In the end, I have a 200 line program that takes all the download reports and organizes them by unique IBM vs. unique non-IBM ids and produces a month by month summary. I'd be surprised if you could come up with anything shorter and more maintainable that worked with Java and DOM. I hope this "demo" encourages you to consider using XQuery in your next project where you need to work with data.

Finally, if you find people trying to convince you that XQuery isn't capable enough to be a general language, take a look at a complete ray tracer written in XQuery in a mere 300 lines of code (a real statement of XQuery's power and brevity).

PS. You can download this XQuery program here and some sample input here. You can run them by getting the XML Feature Pack thin client here. The thin client is a general purpose Java based XQuery processor that you can use for evaluation and in production when used with the WebSphere Application Server. All you need to do is download the thin client, unzip and run the below command:


.\executeXQuery.bat -input downloads-fake.xml summary.xq

7 comments:

Unknown said...

As a fan of XQuery and as an employee of a company that deals extensively in XML messaging this is a great article. My question though is what java client can I use for single XML documents as in the example since I don't have an XML data base. Thnx.

Matt said...

Saxon has an XQuery processer. http://www.saxonica.com/

Andrew Spyker said...

@TN the blog concludes with a link of how to run this on the Thin Client for XML with WebSphere Application Server. Let me know if you need assistance getting that running. Pretty simple, download thin client, unzip thin client, download source and xquery file from blog, and run command on blog.

Anonymous said...

@TN maybe could you take a look at http://www.inf.uni-konstanz.de/dbis/basex/index. BaseX is an XML Database with a xquery engine ... all running from a single jar file.
Haven't tried this code yet with it

Unknown said...

Thnx to everyone for the pointers particularly BaseX

Unknown said...

www.marklogic.com. The best XML database around. You can download a free community edition.

Andrew Spyker said...

@All,

It is worth noting that TN asked for something that could run a XQuery from the command line and many of the readers of this blog are looking for solutions in the application server space.

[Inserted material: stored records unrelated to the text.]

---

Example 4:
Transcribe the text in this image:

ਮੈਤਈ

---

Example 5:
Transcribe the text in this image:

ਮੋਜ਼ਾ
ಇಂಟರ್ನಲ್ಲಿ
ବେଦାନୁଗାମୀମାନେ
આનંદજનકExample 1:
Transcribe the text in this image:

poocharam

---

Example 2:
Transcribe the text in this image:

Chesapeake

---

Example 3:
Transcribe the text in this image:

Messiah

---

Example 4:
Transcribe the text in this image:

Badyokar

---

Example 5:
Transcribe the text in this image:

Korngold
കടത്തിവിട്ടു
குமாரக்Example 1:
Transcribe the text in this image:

While the database solutions here are good for what they do, they aren't really applicable to such scenarios. Also, if we're looking at databases, I'd suggest we talk about DB2 pureXML (http://www-01.ibm.com/software/data/db2/xml/). pureXML is an excellent hybrid database which means you can integrate your XML data and relational data in a very natural and efficient way.

Among the solutions mentioned that would fit into the scenario suggested - Saxon and the XML Feature Pack, both would work on the command line and in the application server. One difference between the two is that the XML Feature Pack is free to WebSphere Application Server customers and comes with support from IBM.

Great to see so many XQuery based solutions in the market.